14 Fun Jobs for Life After Differential Equations


Being a math major is often a challenging experience for many college students. Once graduation comes around, however, that hard-earned math major can be a highly prized possession. So what exactly can you do with a math major?

14 Things to Do with a Math Major

1. Teach math. If you love math, your passion can be put to good use inspiring a love of math in others. See what teaching options -- both in person and online -- are available in your area.

2. Tutor math. If full-time teaching isn't your thing but you want to help others, consider tutoring. You can still work with kids and share your love for the field without some of the other responsibilities full-time teachers have.

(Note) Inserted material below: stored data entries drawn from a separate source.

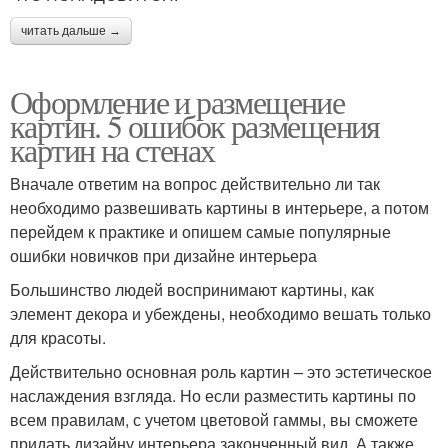
читать дальше →
Оформление и размещение
картин. 5 ошибок размещения
картин на стенах
Вначале ответим на вопрос действительно ли так
необходимо развешивать картины в интерьере, а потом
перейдем к практике и опишем самые популярные
ошибки новичков при дизайне интерьера
Большинство людей воспринимают картины, как
элемент декора и убеждены, необходимо вешать только
для красоты.
Действительно основная роль картин – это эстетическое
наслаждения взгляда. Но если разместить картины по
всем правилам, с учетом цветовой гаммы, вы сможете
придать дизайну интерьера законченный вид. А также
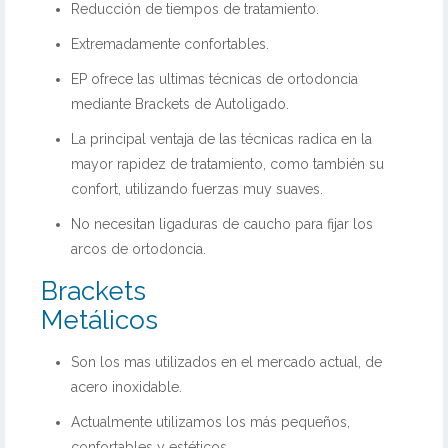
Reducción de tiempos de tratamiento.
Extremadamente confortables.
EP ofrece las ultimas técnicas de ortodoncia
mediante Brackets de Autoligado.
La principal ventaja de las técnicas radica en la
mayor rapidez de tratamiento, como también su
confort, utilizando fuerzas muy suaves.
No necesitan ligaduras de caucho para fijar los
arcos de ortodoncia.
Brackets
Metálicos
Son los mas utilizados en el mercado actual, de
acero inoxidable.
Actualmente utilizamos los más pequeños,
confortables y estéticos.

3. Work for a business-focused company. Lots of folks put on suits every day for a reason. Consider working for a business-focused company and putting your math skills to use.

4. Work at a nonprofit on the business end. That awesome non-profit down the street that you love still needs folks who are good at math to help keep the business side of things in order. Put your math skills to use while helping others do good.

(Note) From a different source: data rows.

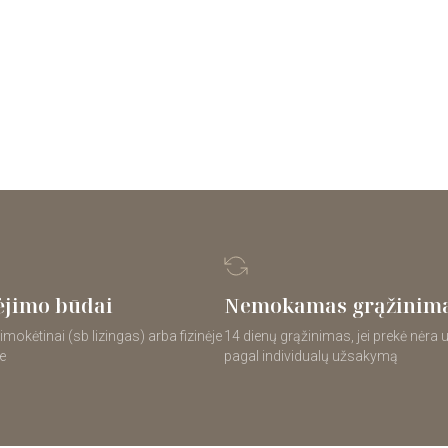
jimo būdai
Nemokamas grąžinim
imokėtinai (sb lizingas) arba fizinėje
14 dienų grąžinimas, jei prekė nėra
e
pagal individualų užsakymą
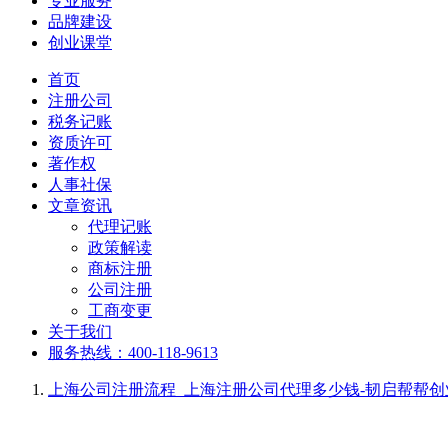
专业服务
品牌建设
创业课堂
首页
注册公司
税务记账
资质许可
著作权
人事社保
文章资讯
代理记账
政策解读
商标注册
公司注册
工商变更
关于我们
服务热线：400-118-9613
上海公司注册流程_上海注册公司代理多少钱-韧启帮帮创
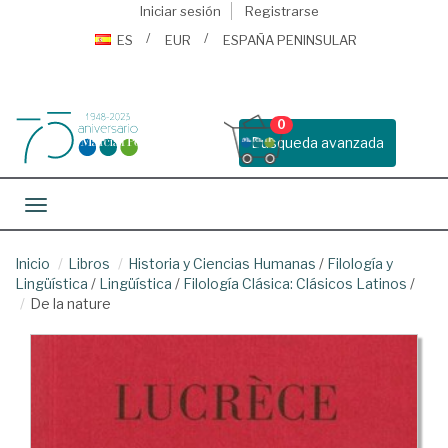
Iniciar sesión
Registrarse
ES
EUR
ESPAÑA PENINSULAR
0
Busqueda avanzada
Toggle navigation
Inicio
Libros
Historia y Ciencias Humanas
/
Filología y
Lingüística
/
Lingüística
/
Filología Clásica: Clásicos Latinos
/
De la nature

5. Work at a nonprofit that helps instill a love of math. There are some fantastic nonprofits out there that help get kids (and others) excited about things like math and science. Join the staff and make a difference!

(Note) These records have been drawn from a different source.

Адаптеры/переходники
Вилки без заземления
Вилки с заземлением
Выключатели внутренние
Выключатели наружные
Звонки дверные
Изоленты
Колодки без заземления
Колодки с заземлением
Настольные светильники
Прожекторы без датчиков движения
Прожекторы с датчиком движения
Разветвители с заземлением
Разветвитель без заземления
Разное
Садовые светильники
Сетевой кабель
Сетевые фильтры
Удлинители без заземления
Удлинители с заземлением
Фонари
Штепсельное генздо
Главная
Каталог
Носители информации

6. Work at an accounting firm. Accounting firms are a great place to learn a lot about a lot of different fields -- while also allowing you to put your math skills to good use.

7. Work for the government. Uncle Sam is usually hiring. Check out what kinds of jobs require math degrees and help your country while also helping your career.

8. Tutor math for a test-prep. organization. Math may come easy for you, but it doesn't for a lot of folks. Consider tutoring math for a test-prep. organization. You can work with high school, college, or even graduate students.

9. Work at a nonprofit that helps people get their finances in order. True, helping someone learn how to make a budget, pay off debt, and get their finances in better health doesn't require linear calculus skills. But it does require good math skills, patience, and a comfort level with numbers -- all of which you can model for your clients as they learn to improve their financial lives.

10. Work for a bank. Banks can be a neat place to work because there is often so much going on behind the scenes. From international banking companies to local credit unions, check out what banks near you are hiring.

11. Work for a financial planning firm. If you're interested in helping people plan for the future, in accounting, and in the markets, a financial planning firm might be a great fit for you -- and your skills.

12. Work for an investment firm. You don't necessarily need a business major to work at an investment firm. If you're interested in the markets, investing, planning for the future, and many of the other cool things financial planning firms do, these kinds of jobs might be worth a look.

13. Go into fundraising. If you've got great people skills, great math skills, and a desire to help others, fundraising could easily be a perfect gig. Find a cause you're interested in and see what you can do to help out.

14. Work as an actuary. With so much change going on in the insurance market, actuaries -- those folks who calculate rates for insurance coverage and who calculate risk -- are an interesting job at an interesting time.